Chances are, you were not taught how to set boundaries in school. And you may not have seen it done well while growing up. But with practice, you can develop proficiency, and enjoy consistent success.

For a strong start, correct a common misconception about boundaries:

When you set a boundary, you're not imposing something upon another person. You are describing a need. This is your assertive right!

Fundamentally, you set a new boundary to change what you do with your time. And that is precisely how you present your time boundary to others.

Here are three simple strategies to help you set a new boundary:

Time Boundary Strategy #1: Own Your Role In Your Problem.

Provide the context for your new time boundary by describing your current problem.
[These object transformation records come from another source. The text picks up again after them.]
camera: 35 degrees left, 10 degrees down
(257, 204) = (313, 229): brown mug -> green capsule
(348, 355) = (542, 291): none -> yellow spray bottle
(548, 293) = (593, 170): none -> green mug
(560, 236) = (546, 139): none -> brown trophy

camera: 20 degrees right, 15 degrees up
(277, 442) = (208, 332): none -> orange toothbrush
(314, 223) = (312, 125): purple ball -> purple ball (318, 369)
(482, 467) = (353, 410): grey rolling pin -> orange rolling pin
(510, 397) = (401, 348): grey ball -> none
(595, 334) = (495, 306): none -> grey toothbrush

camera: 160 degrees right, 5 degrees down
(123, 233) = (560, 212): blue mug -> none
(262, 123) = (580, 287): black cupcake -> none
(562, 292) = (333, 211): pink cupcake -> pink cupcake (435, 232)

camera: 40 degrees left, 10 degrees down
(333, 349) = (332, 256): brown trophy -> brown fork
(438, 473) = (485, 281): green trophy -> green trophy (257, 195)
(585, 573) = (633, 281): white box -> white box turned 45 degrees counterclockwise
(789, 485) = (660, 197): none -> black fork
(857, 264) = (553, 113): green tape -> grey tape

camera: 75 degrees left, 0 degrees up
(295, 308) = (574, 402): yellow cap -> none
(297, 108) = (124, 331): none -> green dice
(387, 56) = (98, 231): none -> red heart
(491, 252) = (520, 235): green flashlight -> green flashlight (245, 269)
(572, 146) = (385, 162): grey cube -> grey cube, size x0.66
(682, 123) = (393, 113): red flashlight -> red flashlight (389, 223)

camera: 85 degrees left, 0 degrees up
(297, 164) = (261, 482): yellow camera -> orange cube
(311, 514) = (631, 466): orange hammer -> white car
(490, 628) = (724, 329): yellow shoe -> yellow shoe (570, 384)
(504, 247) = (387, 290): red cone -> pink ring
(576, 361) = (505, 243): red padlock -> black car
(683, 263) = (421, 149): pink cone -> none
Readily acknowledge any part you yourself have played in creating that problem. For example, "In the past, I have always taken phone calls, whether or not I could spare the time. Now I face a work backlog and an important deadline."

By focusing on your choices, you communicate that you are not attempting to blame this person for your current problem. Once they hear this, they are encouraged to relax and become more receptive.

Time Boundary Strategy #2: Describe How Your Behavior Will Change.

Explain the change that you are going to make in your behavior to remedy the situation. Perhaps in this instance you might say, "Next week, I'm going to focus on my report, and won't answer calls until after 3 PM."

Notice that by stating this boundary as a change that you are making, you're keeping all the power within your control. If, instead, you request that the other person not call, you are asking them to change their behavior, and forfeiting control over the outcome.

Time Boundary Strategy #3: Negotiate, Don't Capitulate.

Request their understanding and cooperation, but be clear that you'll be changing your end, no matter what. It is perfectly suitable, at this point, to negotiate how to support your colleagues while you are unavailable. In fact, this helps reinforce how serious you are about making this change, and encourages their taking responsibility to troubleshoot in advance.

By using "I" messages that focus on what you feel and what you will do, you clarify that you're not setting this boundary to punish the other person, nor attempting to engage in a power play.

If you find that you can't translate your boundary into changes that you will be making, examine whether the change you seek will require a shift on your end that you feel ambivalent about. If there are consequences to this boundary you are not comfortable with, revise the boundary so that you are fully prepared to follow through on your end.

You will experience an important side benefit if you follow this approach. More and more, you will think of your time challenges in terms of choices you make that you can change. By doing so, you reduce your resentment, and you increase your creativity, confidence, and optimism about how you can spend your time.

So, what is your next move in creating effective boundaries?